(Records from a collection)
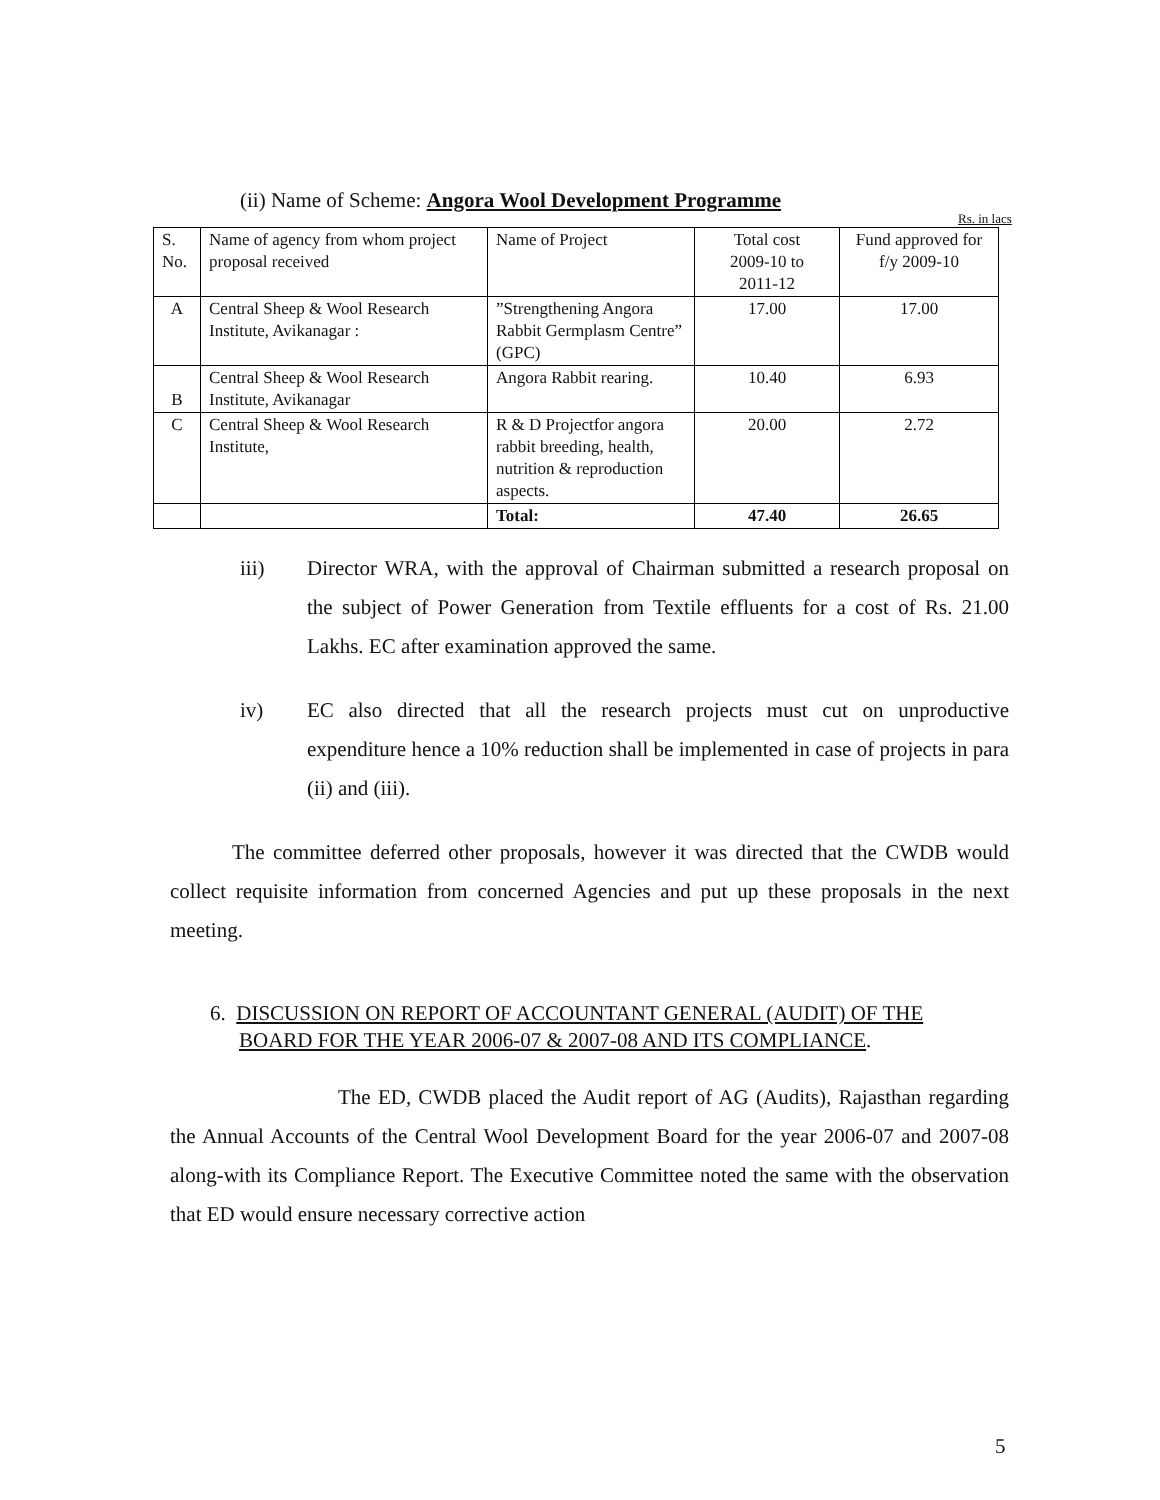(ii) Name of Scheme: Angora Wool Development Programme
Rs. in lacs
| S. No. | Name of agency from whom project proposal received | Name of Project | Total cost 2009-10 to 2011-12 | Fund approved for f/y 2009-10 |
| A | Central Sheep & Wool Research Institute, Avikanagar : | ”Strengthening Angora Rabbit Germplasm Centre” (GPC) | 17.00 | 17.00 |
| B | Central Sheep & Wool Research Institute, Avikanagar | Angora Rabbit rearing. | 10.40 | 6.93 |
| C | Central Sheep & Wool Research Institute, | R & D Projectfor angora rabbit breeding, health, nutrition & reproduction aspects. | 20.00 | 2.72 |
| | | Total: | 47.40 | 26.65 |
iii) Director WRA, with the approval of Chairman submitted a research proposal on the subject of Power Generation from Textile effluents for a cost of Rs. 21.00 Lakhs. EC after examination approved the same.
iv) EC also directed that all the research projects must cut on unproductive expenditure hence a 10% reduction shall be implemented in case of projects in para (ii) and (iii).
The committee deferred other proposals, however it was directed that the CWDB would collect requisite information from concerned Agencies and put up these proposals in the next meeting.
6. DISCUSSION ON REPORT OF ACCOUNTANT GENERAL (AUDIT) OF THE
BOARD FOR THE YEAR 2006-07 & 2007-08 AND ITS COMPLIANCE.
The ED, CWDB placed the Audit report of AG (Audits), Rajasthan regarding the Annual Accounts of the Central Wool Development Board for the year 2006-07 and 2007-08 along-with its Compliance Report. The Executive Committee noted the same with the observation that ED would ensure necessary corrective action
5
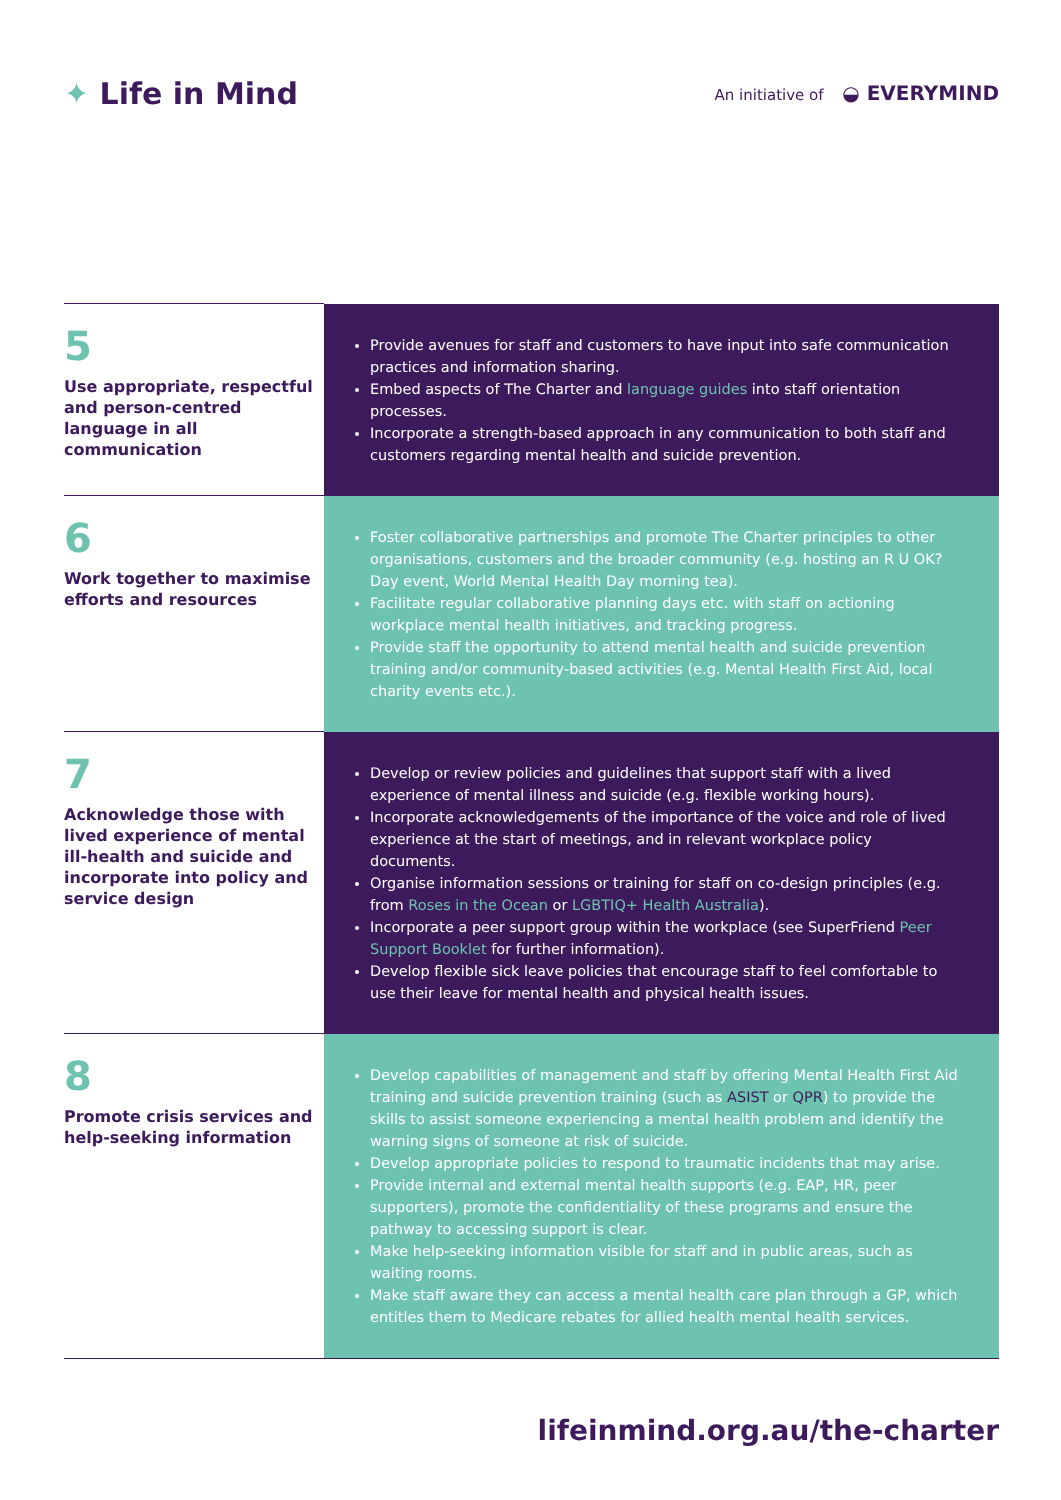✦ Life in Mind
An initiative of ◒ EVERYMIND
| 5 Use appropriate, respectful and person-centred language in all communication | Provide avenues for staff and customers to have input into safe communication practices and information sharing. Embed aspects of The Charter and language guides into staff orientation processes. Incorporate a strength-based approach in any communication to both staff and customers regarding mental health and suicide prevention. |
| 6 Work together to maximise efforts and resources | Foster collaborative partnerships and promote The Charter principles to other organisations, customers and the broader community (e.g. hosting an R U OK? Day event, World Mental Health Day morning tea). Facilitate regular collaborative planning days etc. with staff on actioning workplace mental health initiatives, and tracking progress. Provide staff the opportunity to attend mental health and suicide prevention training and/or community-based activities (e.g. Mental Health First Aid, local charity events etc.). |
| 7 Acknowledge those with lived experience of mental ill-health and suicide and incorporate into policy and service design | Develop or review policies and guidelines that support staff with a lived experience of mental illness and suicide (e.g. flexible working hours). Incorporate acknowledgements of the importance of the voice and role of lived experience at the start of meetings, and in relevant workplace policy documents. Organise information sessions or training for staff on co-design principles (e.g. from Roses in the Ocean or LGBTIQ+ Health Australia ). Incorporate a peer support group within the workplace (see SuperFriend Peer Support Booklet for further information). Develop flexible sick leave policies that encourage staff to feel comfortable to use their leave for mental health and physical health issues. |
| 8 Promote crisis services and help-seeking information | Develop capabilities of management and staff by offering Mental Health First Aid training and suicide prevention training (such as ASIST or QPR ) to provide the skills to assist someone experiencing a mental health problem and identify the warning signs of someone at risk of suicide. Develop appropriate policies to respond to traumatic incidents that may arise. Provide internal and external mental health supports (e.g. EAP, HR, peer supporters), promote the confidentiality of these programs and ensure the pathway to accessing support is clear. Make help-seeking information visible for staff and in public areas, such as waiting rooms. Make staff aware they can access a mental health care plan through a GP, which entitles them to Medicare rebates for allied health mental health services. |
lifeinmind.org.au/the-charter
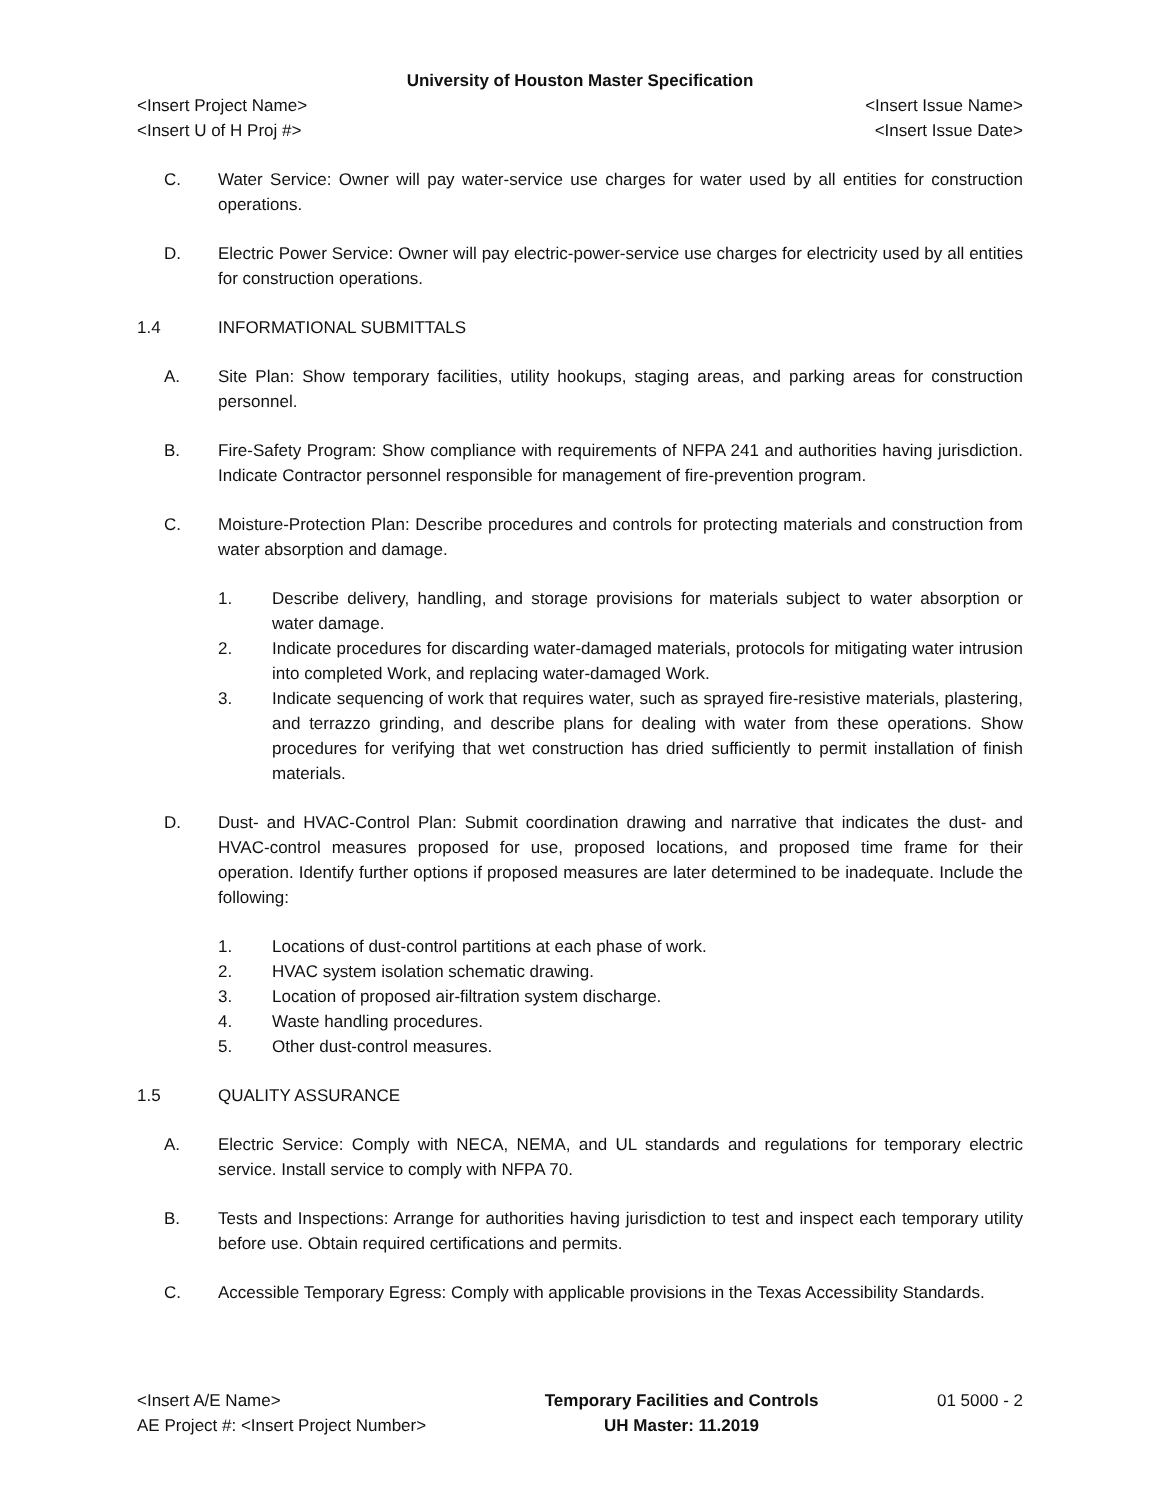University of Houston Master Specification
<Insert Project Name> <Insert Issue Name>
<Insert U of H Proj #> <Insert Issue Date>
C. Water Service: Owner will pay water-service use charges for water used by all entities for construction operations.
D. Electric Power Service: Owner will pay electric-power-service use charges for electricity used by all entities for construction operations.
1.4 INFORMATIONAL SUBMITTALS
A. Site Plan: Show temporary facilities, utility hookups, staging areas, and parking areas for construction personnel.
B. Fire-Safety Program: Show compliance with requirements of NFPA 241 and authorities having jurisdiction. Indicate Contractor personnel responsible for management of fire-prevention program.
C. Moisture-Protection Plan: Describe procedures and controls for protecting materials and construction from water absorption and damage.
1. Describe delivery, handling, and storage provisions for materials subject to water absorption or water damage.
2. Indicate procedures for discarding water-damaged materials, protocols for mitigating water intrusion into completed Work, and replacing water-damaged Work.
3. Indicate sequencing of work that requires water, such as sprayed fire-resistive materials, plastering, and terrazzo grinding, and describe plans for dealing with water from these operations. Show procedures for verifying that wet construction has dried sufficiently to permit installation of finish materials.
D. Dust- and HVAC-Control Plan: Submit coordination drawing and narrative that indicates the dust- and HVAC-control measures proposed for use, proposed locations, and proposed time frame for their operation. Identify further options if proposed measures are later determined to be inadequate. Include the following:
1. Locations of dust-control partitions at each phase of work.
2. HVAC system isolation schematic drawing.
3. Location of proposed air-filtration system discharge.
4. Waste handling procedures.
5. Other dust-control measures.
1.5 QUALITY ASSURANCE
A. Electric Service: Comply with NECA, NEMA, and UL standards and regulations for temporary electric service. Install service to comply with NFPA 70.
B. Tests and Inspections: Arrange for authorities having jurisdiction to test and inspect each temporary utility before use. Obtain required certifications and permits.
C. Accessible Temporary Egress: Comply with applicable provisions in the Texas Accessibility Standards.
<Insert A/E Name>
AE Project #: <Insert Project Number>
Temporary Facilities and Controls
UH Master: 11.2019
01 5000 - 2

#### Work task
Looking at the entries above, work out how many lines contain "Owner", then reply with that number and no other words.

#### Problem solution
2